Le marché seul ne suffira pas à électrifier l’Afrique rurale. Pour atteindre les ménages les plus pauvres et les zones les plus difficiles, il faut de l’argent public — subventions directes, garanties, financements concessionnels. Les estimations du secteur indiquent qu’il faudrait environ 3,6 milliards de dollars par an jusqu’en 2030 pour électrifier, via le solaire hors réseau, les centaines de millions de personnes pour lesquelles c’est la solution la moins coûteuse. Environ 40 % de cette somme devrait être sous forme de subventions ciblées, pour abaisser le prix final dans les zones les plus reculées et les contextes fragiles et touchés par les conflits. Il reste à mobiliser ces fonds.

Le modèle de paiement progressif (PAYGo), bien qu’il permette d’étaler le coût d’un kit solaire, se heurte de plein fouet à l’extrême pauvreté. Seule une minorité de ménages ruraux est en mesure de supporter une mensualité, même modeste.

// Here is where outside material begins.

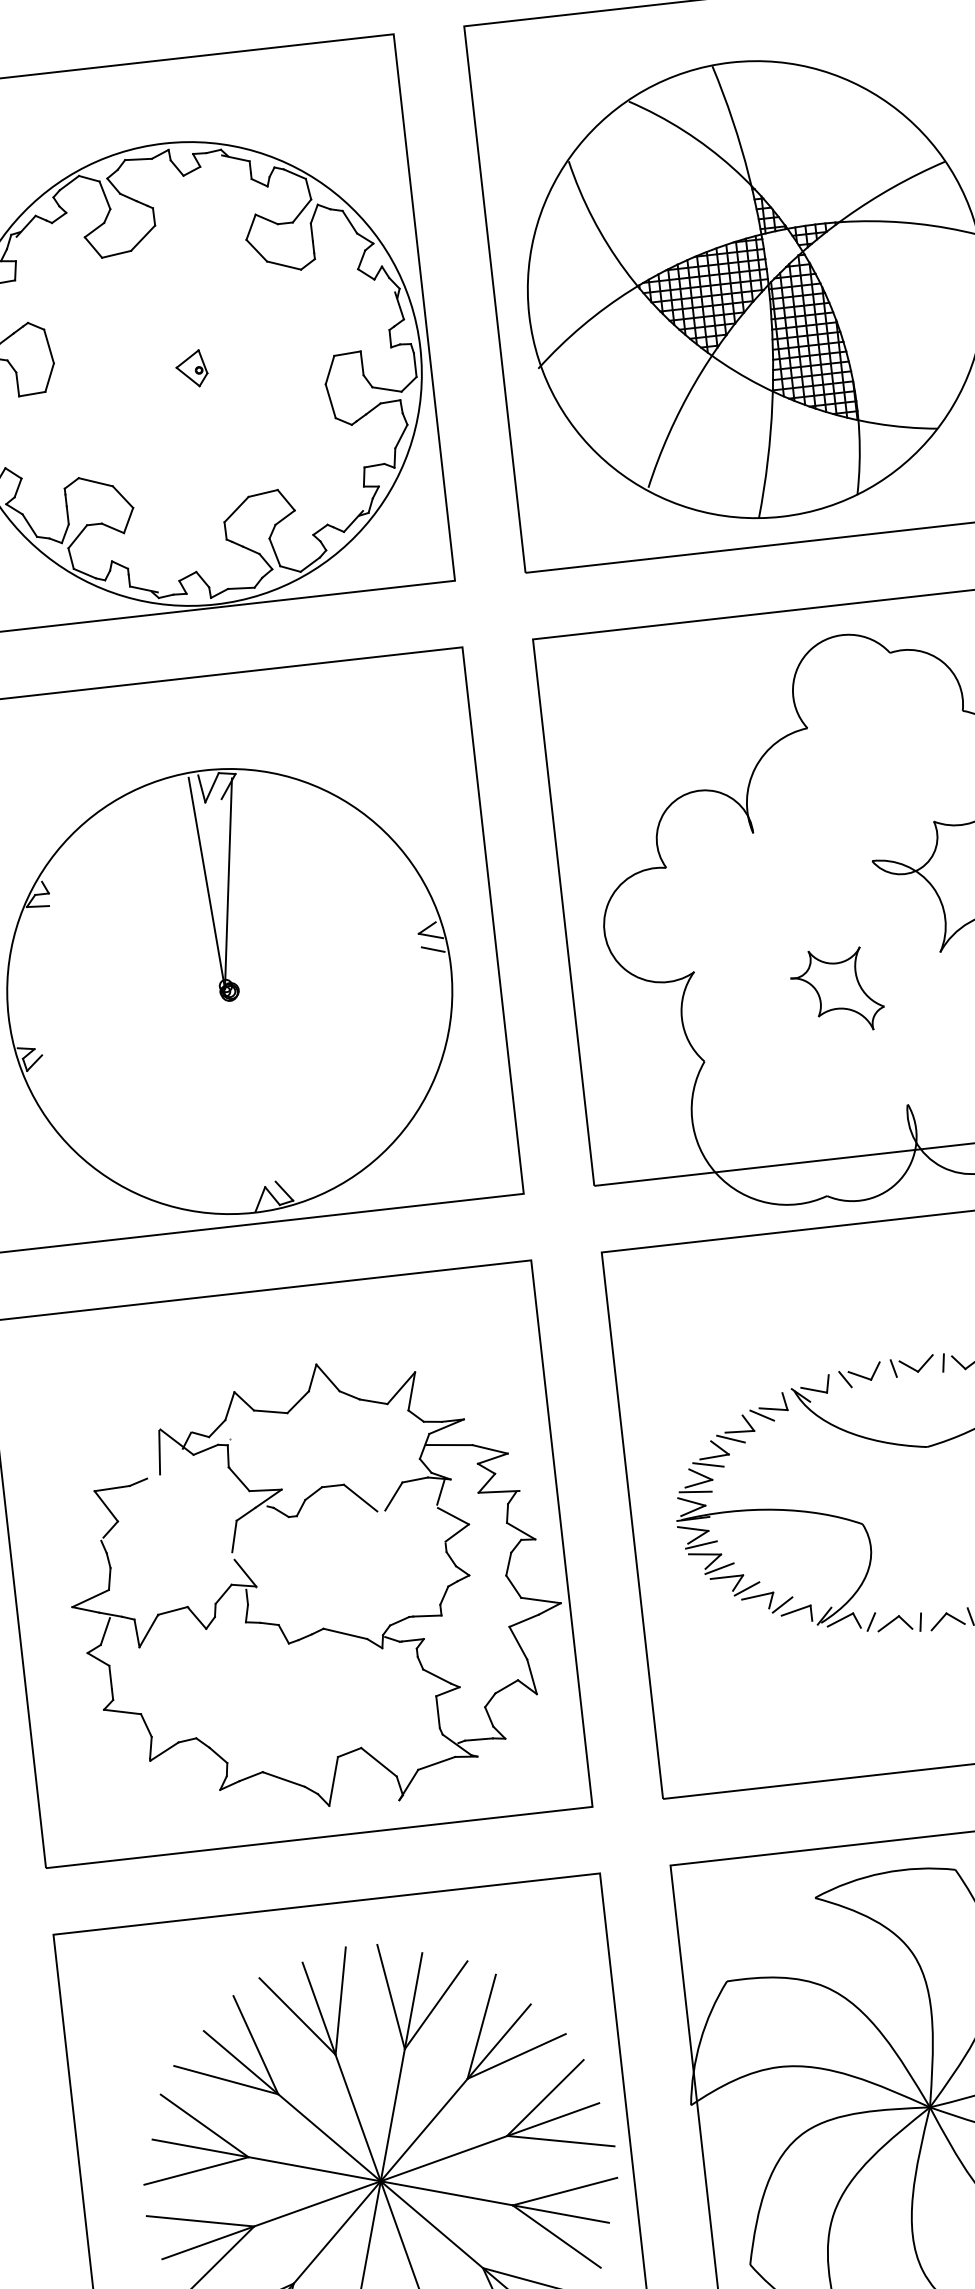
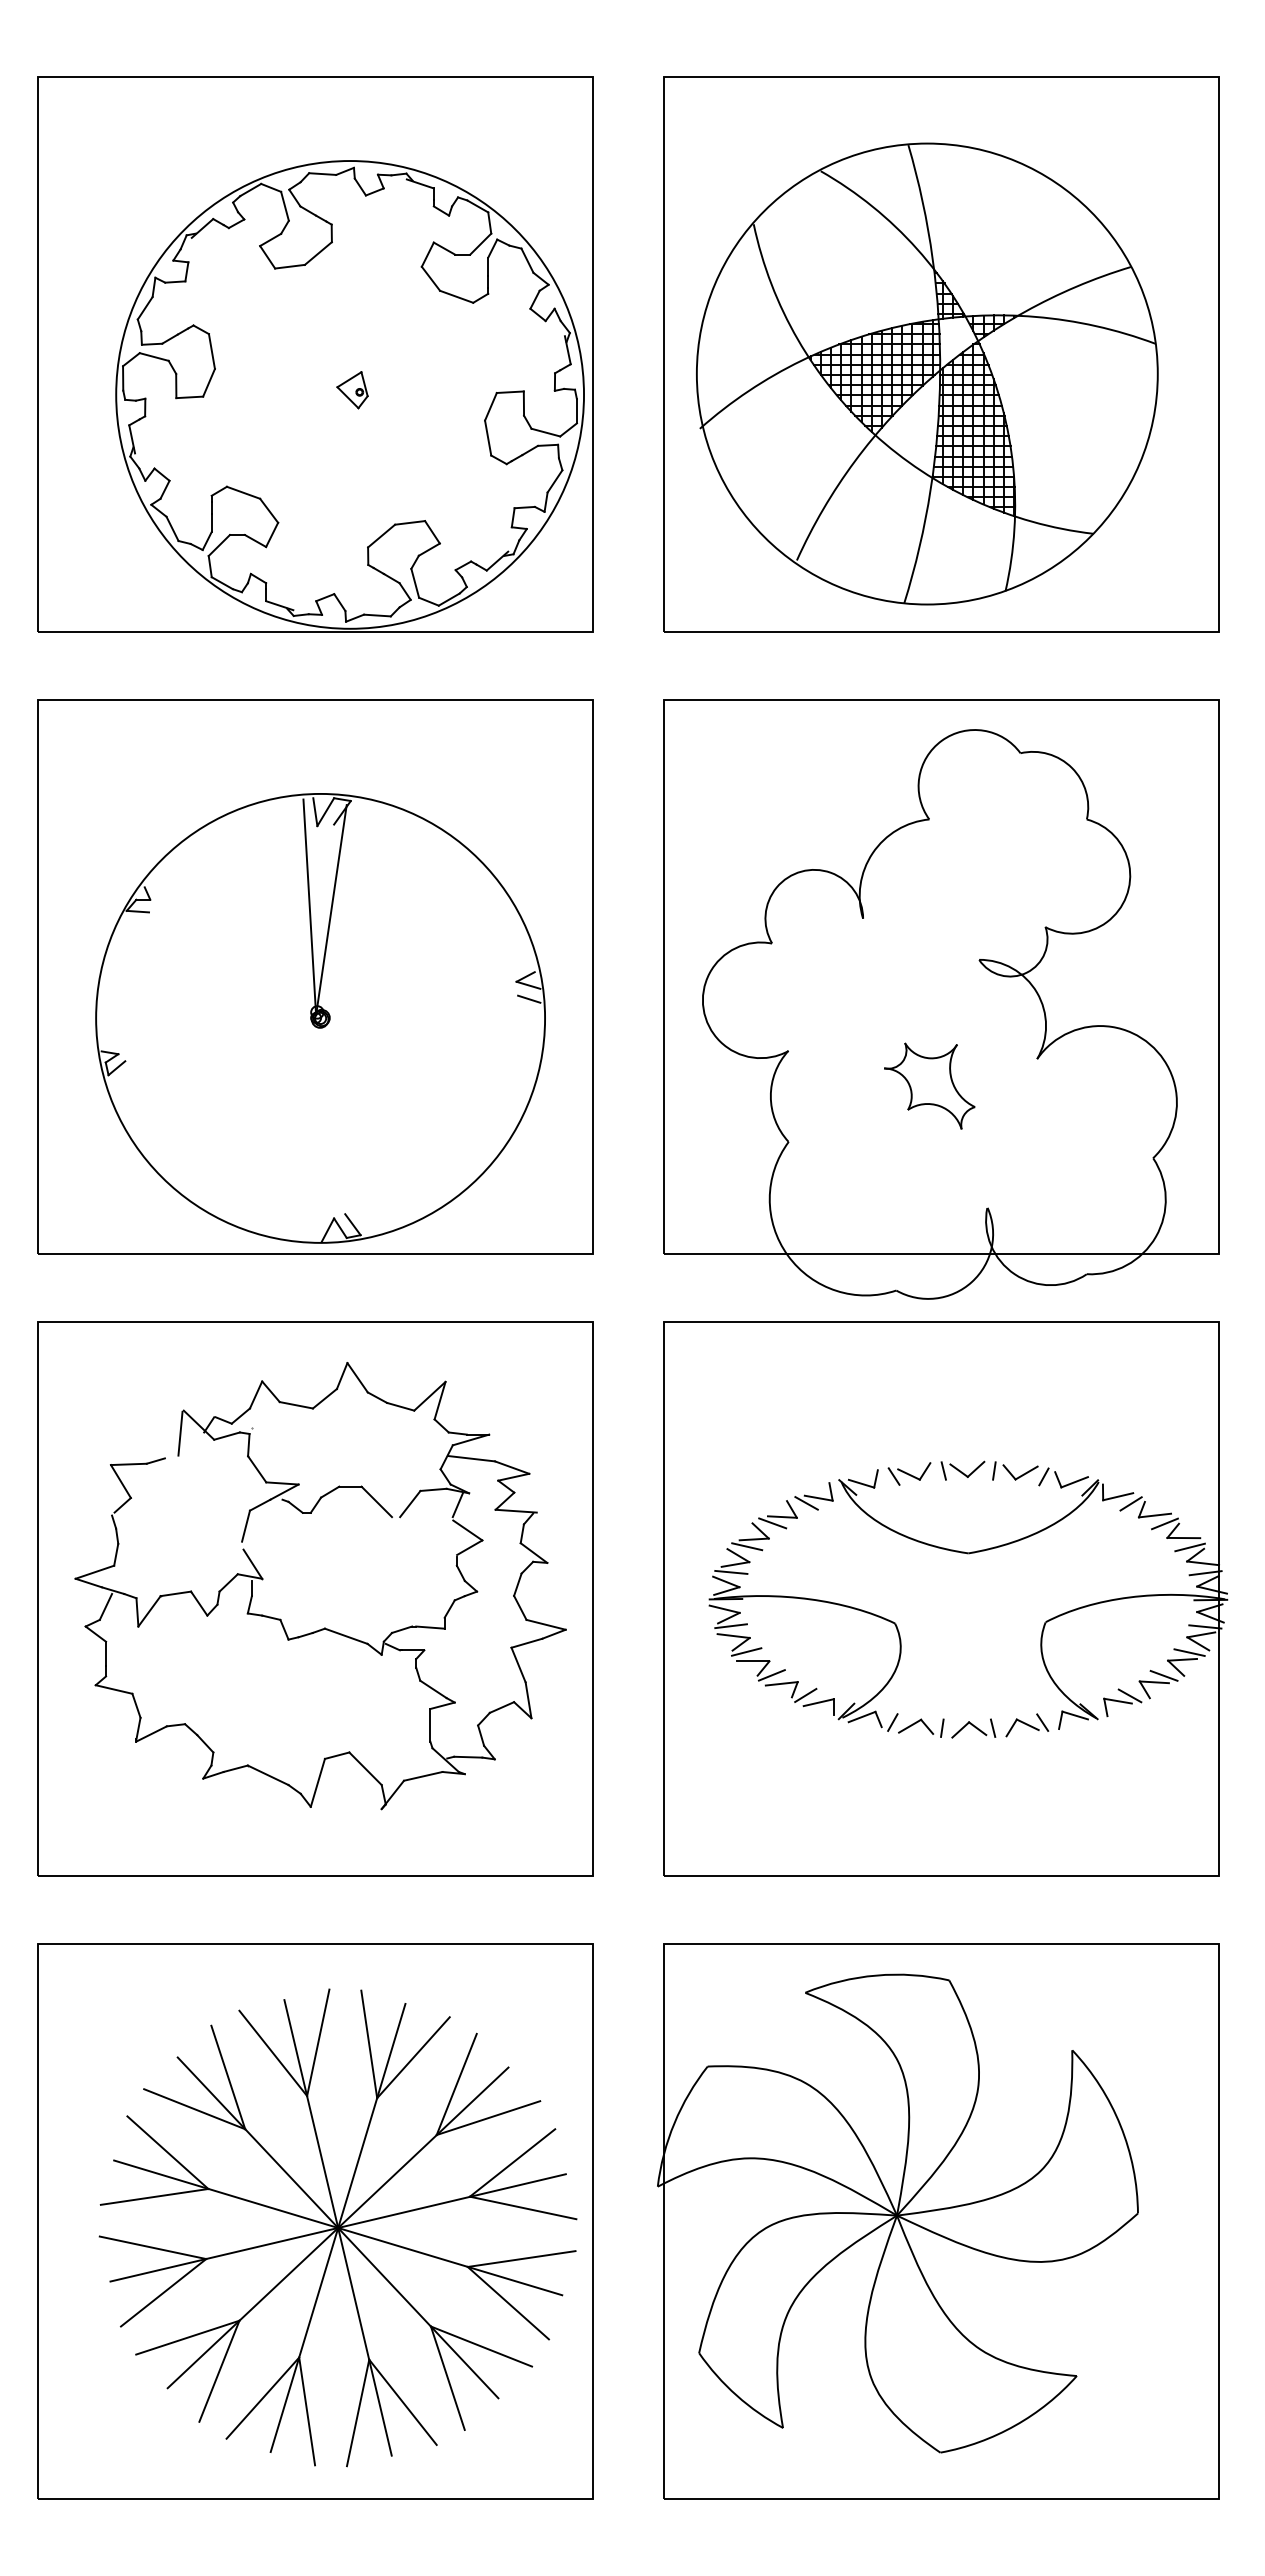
part: (322, 1627) -> (324, 1627), moved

La facture s’alourdit dans les zones reculées ou en proie aux conflits, où les surcoûts logistiques peuvent augmenter le prix final de 57 %. Ainsi, seulement 22 % des ménages non raccordés à l’électricité dans le monde peuvent assumer le remboursement mensuel d’un kit solaire via PAYGo — un taux qui chute à 16 % en Afrique subsaharienne. Confrontés à cette barrière financière, de nombreux foyers se rabattent encore sur des solutions de court terme (bougies, lampes à pétrole, groupes électrogènes partagés), dont le coût à long terme s’avère pourtant plus élevé.

Cette précarité des ménages affecte directement la santé financière des entreprises et met en péril leur pérennité. Le taux de recouvrement des paiements PAYGo stagne autour de 62 %, et un client sur quatre rencontre des difficultés de paiement. Par ailleurs, la plupart des start-up solaires s’endettent en devises étrangères (dollars ou euros) mais sont remboursées en monnaie locale, ce qui les expose à un risque de change important.

À ces défis s’ajoutent l’inflation et l’effondrement de certaines monnaies locales, qui entraînent des hausses de prix. Au Nigeria, par exemple, le coût de lanternes solaires de base a augmenté de 91 % à 300 % en monnaie locale en 2023, annulant les baisses de prix des composants sur les marchés internationaux.

Enfin, la dépendance aux importations et l’absence de filière locale posent un défi structurel. Sans assemblage local, sans réseau de maintenance fiable et sans accès à des pièces détachées abordables, les systèmes tombent fréquemment en panne, et les foyers se retrouvent de nouveau privés d’électricité. La prolifération de produits solaires bas de gamme — représentant près de 70 % des ventes — sape la confiance des consommateurs. Le manque de compétences techniques pour l’installation, la maintenance et le dépannage, en particulier dans les zones isolées, complète cette liste d’obstacles qui entrave le déploiement massif des solutions solaires hors réseau.